“啪——”
随着徐颂莳最后一沓钱甩出,视频也划下了句号。良久,电脑前的五个人都整齐划一地捂着脸不说话,直到心细如发的小五一句:
“徐颂莳的脖子怎么红红的,被什么咬了吗?”
这个问题的答案程矫知道,被人咬的,被他这个人。
小四鄙夷地问道:“小五你怎么回事?干嘛老盯着人家脖子看?像他这种人肯定声色犬马纸醉金迷,身上没痕迹才奇怪吧。”
“哦。”小五低下了头,视线一转,转到了程矫身上,问道,“他怎么叫你程娇娇——二哥,我怎么记得你身上的衬衫是白色的?”
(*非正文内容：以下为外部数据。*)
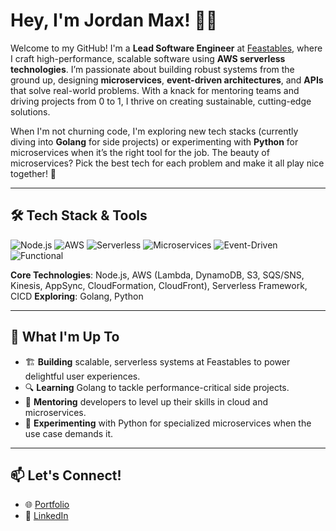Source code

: # Hey, I'm Jordan Max! 👨‍💻

Welcome to my GitHub! I'm a **Lead Software Engineer** at [Feastables](https://feastables.com), where I craft high-performance, scalable software using **AWS serverless technologies**. I’m passionate about building robust systems from the ground up, designing **microservices**, **event-driven architectures**, and **APIs** that solve real-world problems. With a knack for mentoring teams and driving projects from 0 to 1, I thrive on creating sustainable, cutting-edge solutions.

When I'm not churning code, I'm exploring new tech stacks (currently diving into **Golang** for side projects) or experimenting with **Python** for microservices when it’s the right tool for the job. The beauty of microservices? Pick the best tech for each problem and make it all play nice together! 🚀

---

## 🛠️ Tech Stack & Tools

![Node.js](https://img.shields.io/badge/Node.js-339933?style=for-the-badge&logo=node.js&logoColor=white)
![AWS](https://img.shields.io/badge/AWS-232F3E?style=for-the-badge&logo=amazon-aws&logoColor=white)
![Serverless](https://img.shields.io/badge/Serverless-FD5750?style=for-the-badge&logo=serverless&logoColor=white)
![Microservices](https://img.shields.io/badge/Architecture-Microservices-6B7280?style=for-the-badge)
![Event-Driven](https://img.shields.io/badge/Architecture-Event--Driven-6B7280?style=for-the-badge)
![Functional](https://img.shields.io/badge/Programming-Functional-7C3AED?style=for-the-badge)

**Core Technologies**: Node.js, AWS (Lambda, DynamoDB, S3, SQS/SNS, Kinesis, AppSync, CloudFormation, CloudFront), Serverless Framework, CICD
**Exploring**: Golang, Python  

---

## 🌟 What I'm Up To

- 🏗️ **Building** scalable, serverless systems at Feastables to power delightful user experiences.  
- 🔍 **Learning** Golang to tackle performance-critical side projects.  
- 🤝 **Mentoring** developers to level up their skills in cloud and microservices.  
- 🎨 **Experimenting** with Python for specialized microservices when the use case demands it.  

---

## 📫 Let's Connect!

- 🌐 [Portfolio](https://jordanmax.io)  
- 💼 [LinkedIn](https://linkedin.com/in/jordanmaxjs)  

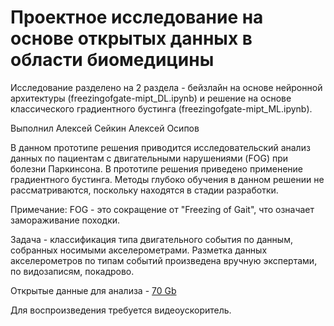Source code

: # Проектное исследование на основе открытых данных в области биомедицины

Исcледование разделено на 2 раздела - бейзлайн на основе нейронной архитектуры (freezingofgate-mipt_DL.ipynb) и решение на основе классического градиентного бустинга (freezingofgate-mipt_ML.ipynb).

Выполнил Алексей Сейкин Алексей Осипов

В данном прототипе решения приводится исследовательский анализ данных по пациентам с двигательными нарушениями (FOG) при болезни Паркинсона. В прототипе решения приведено применение градиентного бустинга. Методы глубоко обучения в данном решении не рассматриваются, поскольку находятся в стадии разработки.

Примечание: FOG - это сокращение от "Freezing of Gait", что означает замораживание походки.

Задача - классификация типа двигательного события по данным, собранных носимыми акселерометрами. Разметка данных акселерометров по типам событий произведена вручную экспертами, по видозаписям, покадрово.

Открытые данные для анализа - [70 Gb](https://www.kaggle.com/competitions/tlvmc-parkinsons-freezing-gait-prediction/data)

Для воспроизведения требуется видеоускоритель.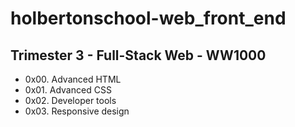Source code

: # holbertonschool-web_front_end

## Trimester 3 - Full-Stack Web - WW1000
- 0x00. Advanced HTML
- 0x01. Advanced CSS
- 0x02. Developer tools
- 0x03. Responsive design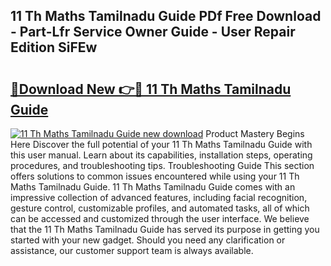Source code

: ## 11 Th Maths Tamilnadu Guide PDf Free Download - Part-Lfr Service Owner Guide - User Repair Edition SiFEw

# <h2><a href="http://bc66196.oget.top/?id=11+Th+Maths+Tamilnadu+Guide">🔗Download New 👉🔴 11 Th Maths Tamilnadu Guide</a></h2>

[![11 Th Maths Tamilnadu Guide new download](https://i.imgur.com/5g1atiW.png)](http://bc66196.oget.top/?id=11+Th+Maths+Tamilnadu+Guide)
Product Mastery Begins Here Discover the full potential of your 11 Th Maths Tamilnadu Guide with this user manual. Learn about its capabilities, installation steps, operating procedures, and troubleshooting tips. Troubleshooting Guide This section offers solutions to common issues encountered while using your 11 Th Maths Tamilnadu Guide. 11 Th Maths Tamilnadu Guide comes with an impressive collection of advanced features, including facial recognition, gesture control, customizable profiles, and automated tasks, all of which can be accessed and customized through the user interface. We believe that the 11 Th Maths Tamilnadu Guide has served its purpose in getting you started with your new gadget. Should you need any clarification or assistance, our customer support team is always available.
经小五一提醒,程矫才想起,自己的衬衫的的确确是白色的,但彼时,这件衬衫均匀地染着红,联系到伴随了一路的红酒香,他意识到,他在罗马月的账单里有几瓶价格不菲的红酒。
“没有,你记错了,就是红色扎染。”程矫硬着头皮说。
小五点点头,没再追着问。程矫在心底暗暗松了一口气。
彼时,小四发出了灵魂质问:“不是,老二不是去羞辱他的吗?怎么反倒我们被他羞辱了一遍?这不对吧?”
老大深深叹了口气,劝道:“所以,这些事情以后不要做了。”
老三和小五都跟着老大的话点了点头,唯有小四咬着牙不死心,一副预谋着找到机会还要再去招惹一遍的模样。
第4章
会议室里,程矫一如既往地给高管们开着早会,其余兄弟四人也都坐在会议桌上。他把手机留在了会议桌上,彼时,手机虽然静音,但屏幕亮起又暗下,重重复复十几次,兄弟五人的目光都被吸引到了手机上。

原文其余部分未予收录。